Дина удивилась: «Откуда она знает, как эту бабку зовут? Я даже не спрашивала…»
– Я пойду, – почувствовав себя неловко, сказала она. – Спасибо за кофе.
– Это тебе – спасибо! Заходи после процедур, ладно? Обязательно!
– Да к вам, наверное, придет кто-нибудь…
Едва не задев тряпкой Динину ногу, санитарка беззлобно проворчала:
– Придет, придет. Целые дни тут сидят, гогочут. Тунеядки какие-то твои подружки-то! Никто не работает, только по больницам и шляются.
Лиля подмигнула:
– Они – свободные художники.
– Оно и видно! Никакой серьезности. И сама такая же…
Рассмеявшись, Лиля напомнила:
– Самые большие глупости на земле совершаются с серьезным выражением лица.
– Да что ты говоришь! – возмутилась Виктория Ильинична. – Умница какая!
– Это не я говорю. Это барон Мюнхгаузен.
«Еще один немец, – почему-то подумала Дина уже в коридоре. – Но разве не они больше всего глупостей и наделали?»
Ей тут же стало стыдно за эту попытку как-то принизить, уличить в заурядности человека, который помог ей больше других за последнее время, ведь главная боль гнездилась не в переломанном теле, а в душе. И Лиля если и не совсем сняла ее, – это ведь невозможно, будь хоть трижды экстрасенсом! – то хотя бы облегчила.
Лилита. Ей еще не встречались женщины с такими именами. С детства по госпиталям… Лежит, улыбается…

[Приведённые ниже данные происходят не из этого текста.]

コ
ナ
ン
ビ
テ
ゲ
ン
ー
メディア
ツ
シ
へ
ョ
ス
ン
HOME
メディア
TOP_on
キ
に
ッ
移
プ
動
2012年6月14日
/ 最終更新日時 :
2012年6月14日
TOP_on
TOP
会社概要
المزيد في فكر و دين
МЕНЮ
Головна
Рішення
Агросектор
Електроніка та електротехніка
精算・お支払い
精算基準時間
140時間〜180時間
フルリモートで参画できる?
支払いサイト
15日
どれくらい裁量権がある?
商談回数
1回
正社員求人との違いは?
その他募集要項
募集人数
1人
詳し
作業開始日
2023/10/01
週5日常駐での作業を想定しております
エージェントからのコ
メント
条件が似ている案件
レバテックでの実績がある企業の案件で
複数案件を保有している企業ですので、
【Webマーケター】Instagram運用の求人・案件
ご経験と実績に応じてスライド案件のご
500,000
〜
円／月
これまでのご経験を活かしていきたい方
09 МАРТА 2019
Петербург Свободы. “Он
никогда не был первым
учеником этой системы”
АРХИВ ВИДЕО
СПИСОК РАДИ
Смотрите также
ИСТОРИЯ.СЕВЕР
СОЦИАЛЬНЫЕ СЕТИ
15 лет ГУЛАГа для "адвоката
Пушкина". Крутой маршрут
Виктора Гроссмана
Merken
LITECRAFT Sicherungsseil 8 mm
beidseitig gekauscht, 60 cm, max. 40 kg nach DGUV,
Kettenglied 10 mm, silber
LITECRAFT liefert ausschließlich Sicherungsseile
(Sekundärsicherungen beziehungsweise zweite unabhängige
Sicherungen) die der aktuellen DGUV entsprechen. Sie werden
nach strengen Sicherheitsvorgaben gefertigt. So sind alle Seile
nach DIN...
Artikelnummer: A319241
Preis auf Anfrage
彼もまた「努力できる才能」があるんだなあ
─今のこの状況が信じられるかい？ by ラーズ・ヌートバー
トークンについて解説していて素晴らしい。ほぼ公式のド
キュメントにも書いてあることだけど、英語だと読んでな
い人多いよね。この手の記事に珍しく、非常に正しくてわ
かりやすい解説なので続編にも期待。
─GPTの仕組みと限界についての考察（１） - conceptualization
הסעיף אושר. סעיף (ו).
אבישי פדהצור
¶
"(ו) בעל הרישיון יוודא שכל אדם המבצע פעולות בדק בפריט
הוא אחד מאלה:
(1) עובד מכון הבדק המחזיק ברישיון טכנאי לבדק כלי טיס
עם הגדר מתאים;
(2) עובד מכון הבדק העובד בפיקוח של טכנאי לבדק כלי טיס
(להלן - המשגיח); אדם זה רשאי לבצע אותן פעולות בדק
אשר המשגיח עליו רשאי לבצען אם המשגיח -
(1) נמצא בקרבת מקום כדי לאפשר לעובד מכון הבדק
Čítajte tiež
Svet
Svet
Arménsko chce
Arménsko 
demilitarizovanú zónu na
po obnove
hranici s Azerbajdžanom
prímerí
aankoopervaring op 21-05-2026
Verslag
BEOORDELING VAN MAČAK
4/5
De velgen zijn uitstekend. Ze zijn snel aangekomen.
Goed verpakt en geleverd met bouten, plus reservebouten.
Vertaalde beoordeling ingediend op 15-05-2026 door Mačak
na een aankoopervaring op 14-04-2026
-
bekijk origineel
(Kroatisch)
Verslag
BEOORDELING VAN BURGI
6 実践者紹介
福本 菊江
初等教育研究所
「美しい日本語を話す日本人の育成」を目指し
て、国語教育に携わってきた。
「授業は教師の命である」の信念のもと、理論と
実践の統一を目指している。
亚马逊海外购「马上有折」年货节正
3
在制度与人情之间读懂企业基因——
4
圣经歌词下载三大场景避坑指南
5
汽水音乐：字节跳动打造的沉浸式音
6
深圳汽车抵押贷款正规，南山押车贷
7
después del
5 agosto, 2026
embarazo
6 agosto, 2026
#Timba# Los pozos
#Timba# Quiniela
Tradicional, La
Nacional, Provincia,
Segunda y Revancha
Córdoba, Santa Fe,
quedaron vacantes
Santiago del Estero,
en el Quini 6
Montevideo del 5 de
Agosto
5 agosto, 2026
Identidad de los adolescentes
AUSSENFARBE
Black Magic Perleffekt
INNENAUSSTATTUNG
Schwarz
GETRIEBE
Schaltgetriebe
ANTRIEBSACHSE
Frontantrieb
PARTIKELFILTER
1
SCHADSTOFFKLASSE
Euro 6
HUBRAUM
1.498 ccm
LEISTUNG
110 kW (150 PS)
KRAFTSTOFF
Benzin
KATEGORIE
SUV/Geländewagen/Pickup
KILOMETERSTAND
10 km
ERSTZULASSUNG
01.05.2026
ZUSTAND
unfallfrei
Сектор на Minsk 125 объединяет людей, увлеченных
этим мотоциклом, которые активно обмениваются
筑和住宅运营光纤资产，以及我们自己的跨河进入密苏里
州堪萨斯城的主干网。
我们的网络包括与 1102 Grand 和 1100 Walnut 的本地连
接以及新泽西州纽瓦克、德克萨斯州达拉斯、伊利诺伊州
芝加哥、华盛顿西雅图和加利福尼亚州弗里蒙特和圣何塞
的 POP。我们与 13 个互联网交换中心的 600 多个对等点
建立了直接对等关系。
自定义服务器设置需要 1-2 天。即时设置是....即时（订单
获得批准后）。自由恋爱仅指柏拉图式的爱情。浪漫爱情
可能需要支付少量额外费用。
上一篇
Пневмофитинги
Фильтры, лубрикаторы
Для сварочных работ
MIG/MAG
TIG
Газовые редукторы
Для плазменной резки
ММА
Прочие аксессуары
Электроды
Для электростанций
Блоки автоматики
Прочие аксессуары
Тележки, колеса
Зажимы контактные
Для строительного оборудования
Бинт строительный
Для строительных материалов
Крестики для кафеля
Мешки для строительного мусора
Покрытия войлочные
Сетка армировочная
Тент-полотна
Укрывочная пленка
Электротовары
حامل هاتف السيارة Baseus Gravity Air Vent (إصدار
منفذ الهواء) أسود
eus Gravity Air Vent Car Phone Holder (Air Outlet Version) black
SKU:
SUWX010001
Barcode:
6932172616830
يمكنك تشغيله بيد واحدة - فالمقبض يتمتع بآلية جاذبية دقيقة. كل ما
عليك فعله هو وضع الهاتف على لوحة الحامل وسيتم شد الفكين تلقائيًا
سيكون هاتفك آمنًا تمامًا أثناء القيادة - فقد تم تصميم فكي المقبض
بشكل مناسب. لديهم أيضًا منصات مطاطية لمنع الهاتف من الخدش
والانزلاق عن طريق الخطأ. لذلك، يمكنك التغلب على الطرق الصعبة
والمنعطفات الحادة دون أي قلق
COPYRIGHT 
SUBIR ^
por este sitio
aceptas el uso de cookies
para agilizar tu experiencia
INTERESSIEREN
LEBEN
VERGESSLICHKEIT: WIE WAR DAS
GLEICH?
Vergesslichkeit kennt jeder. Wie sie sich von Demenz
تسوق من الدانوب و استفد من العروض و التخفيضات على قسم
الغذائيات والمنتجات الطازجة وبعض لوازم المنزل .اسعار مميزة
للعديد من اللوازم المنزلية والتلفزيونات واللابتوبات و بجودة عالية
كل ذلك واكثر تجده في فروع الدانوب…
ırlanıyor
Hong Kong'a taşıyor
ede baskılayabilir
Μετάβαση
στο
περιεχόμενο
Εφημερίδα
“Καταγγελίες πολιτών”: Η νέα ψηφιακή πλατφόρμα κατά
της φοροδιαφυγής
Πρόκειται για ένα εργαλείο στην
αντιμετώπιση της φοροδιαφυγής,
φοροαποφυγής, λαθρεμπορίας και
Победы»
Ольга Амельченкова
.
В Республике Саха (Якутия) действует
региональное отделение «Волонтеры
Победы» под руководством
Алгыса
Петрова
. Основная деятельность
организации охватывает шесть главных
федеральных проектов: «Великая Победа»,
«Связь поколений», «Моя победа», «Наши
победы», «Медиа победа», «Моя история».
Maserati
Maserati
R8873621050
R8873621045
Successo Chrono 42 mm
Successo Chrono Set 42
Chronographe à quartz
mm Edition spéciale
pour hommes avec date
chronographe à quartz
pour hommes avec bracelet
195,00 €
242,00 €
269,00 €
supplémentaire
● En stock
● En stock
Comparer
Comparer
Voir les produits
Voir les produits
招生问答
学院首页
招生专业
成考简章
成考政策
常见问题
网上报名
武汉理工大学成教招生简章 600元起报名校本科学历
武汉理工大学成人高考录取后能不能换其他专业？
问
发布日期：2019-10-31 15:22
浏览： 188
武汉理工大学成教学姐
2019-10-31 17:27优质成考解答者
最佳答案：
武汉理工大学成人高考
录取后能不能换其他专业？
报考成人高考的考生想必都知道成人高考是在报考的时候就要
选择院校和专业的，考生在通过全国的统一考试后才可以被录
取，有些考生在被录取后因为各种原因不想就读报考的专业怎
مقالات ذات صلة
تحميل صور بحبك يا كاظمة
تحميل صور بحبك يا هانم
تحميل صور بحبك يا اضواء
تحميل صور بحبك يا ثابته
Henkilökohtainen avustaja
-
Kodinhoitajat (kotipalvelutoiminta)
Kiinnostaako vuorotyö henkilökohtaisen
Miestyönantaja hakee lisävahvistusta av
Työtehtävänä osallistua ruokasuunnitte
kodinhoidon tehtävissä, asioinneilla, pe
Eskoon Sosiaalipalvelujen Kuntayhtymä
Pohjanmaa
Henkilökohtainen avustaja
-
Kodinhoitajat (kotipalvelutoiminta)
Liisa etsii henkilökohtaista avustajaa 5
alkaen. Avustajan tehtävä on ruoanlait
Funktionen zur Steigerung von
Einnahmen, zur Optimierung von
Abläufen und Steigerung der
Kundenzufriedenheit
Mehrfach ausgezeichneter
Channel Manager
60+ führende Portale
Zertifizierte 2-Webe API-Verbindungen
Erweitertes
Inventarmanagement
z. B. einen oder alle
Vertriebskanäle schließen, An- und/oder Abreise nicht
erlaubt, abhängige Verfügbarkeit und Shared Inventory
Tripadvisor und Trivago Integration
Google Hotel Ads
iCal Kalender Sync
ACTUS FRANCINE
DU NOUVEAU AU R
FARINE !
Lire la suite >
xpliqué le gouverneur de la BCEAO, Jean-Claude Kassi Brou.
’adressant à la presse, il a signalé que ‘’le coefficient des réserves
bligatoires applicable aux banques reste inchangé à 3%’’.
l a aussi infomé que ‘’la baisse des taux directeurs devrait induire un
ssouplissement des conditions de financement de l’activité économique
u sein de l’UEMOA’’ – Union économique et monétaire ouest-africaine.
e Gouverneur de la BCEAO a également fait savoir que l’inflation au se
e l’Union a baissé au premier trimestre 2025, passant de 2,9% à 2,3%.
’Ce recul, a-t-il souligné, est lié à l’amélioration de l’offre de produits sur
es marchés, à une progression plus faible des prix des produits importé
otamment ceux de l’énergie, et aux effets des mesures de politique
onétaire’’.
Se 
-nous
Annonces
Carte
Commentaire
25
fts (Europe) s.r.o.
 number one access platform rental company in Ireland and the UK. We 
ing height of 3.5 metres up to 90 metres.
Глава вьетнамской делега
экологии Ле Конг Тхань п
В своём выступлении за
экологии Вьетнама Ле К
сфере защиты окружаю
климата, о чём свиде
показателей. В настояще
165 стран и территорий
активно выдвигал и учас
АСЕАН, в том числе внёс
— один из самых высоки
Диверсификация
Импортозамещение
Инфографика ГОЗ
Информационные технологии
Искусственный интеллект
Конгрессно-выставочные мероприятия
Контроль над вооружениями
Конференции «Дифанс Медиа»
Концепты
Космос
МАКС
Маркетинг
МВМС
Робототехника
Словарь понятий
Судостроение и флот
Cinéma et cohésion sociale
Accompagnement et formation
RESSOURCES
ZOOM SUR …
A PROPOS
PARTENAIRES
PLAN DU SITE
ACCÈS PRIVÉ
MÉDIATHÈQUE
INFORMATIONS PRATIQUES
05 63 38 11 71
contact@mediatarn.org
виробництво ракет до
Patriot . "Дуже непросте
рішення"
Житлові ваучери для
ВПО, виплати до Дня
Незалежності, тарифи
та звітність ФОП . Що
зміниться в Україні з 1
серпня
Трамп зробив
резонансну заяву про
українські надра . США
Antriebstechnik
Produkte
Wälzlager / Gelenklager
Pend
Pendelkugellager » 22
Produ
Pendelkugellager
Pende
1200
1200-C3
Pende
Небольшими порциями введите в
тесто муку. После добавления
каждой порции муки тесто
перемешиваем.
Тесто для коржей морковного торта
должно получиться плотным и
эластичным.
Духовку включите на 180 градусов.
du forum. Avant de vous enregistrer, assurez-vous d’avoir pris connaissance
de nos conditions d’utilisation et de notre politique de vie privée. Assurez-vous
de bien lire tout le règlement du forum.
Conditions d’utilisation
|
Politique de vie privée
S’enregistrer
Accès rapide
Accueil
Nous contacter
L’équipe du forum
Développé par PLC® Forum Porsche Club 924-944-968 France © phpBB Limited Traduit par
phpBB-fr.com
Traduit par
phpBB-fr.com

«Я, наверное, озверела бы от такой жизни, – Дина остановилась у окна, дала ногам передохнуть. – Кидалась бы на всех, как собака. Я и сейчас не лучше…»
Мелкий слепой дождь, не замечавший медленно поднимавшегося солнца, покрывал стекло выпуклыми, искрящимися каплями, похожими на те, что остаются на коже, когда в жаркий день выходишь из воды. В этом году не удалось искупаться, июнь выдался прохладным, а июля для нее и вовсе не было. Прошлым же летом отец отправил их с мамой в Турцию, пока сестра очередную сессию сдавала, чтобы Дина не мешала ей своим «Рамштайном». Вот откуда запомнились эти капли на смуглой коже… Тогда Дина откровенно наслаждалась тем, что мужчины на пляже поглядывают на нее, а не на располневшую с годами мать. И даже не скрывая от нее, тщательно собирала их взгляды, чтобы тайком ото всех перебирать зимой, когда ничем другим не согреешься.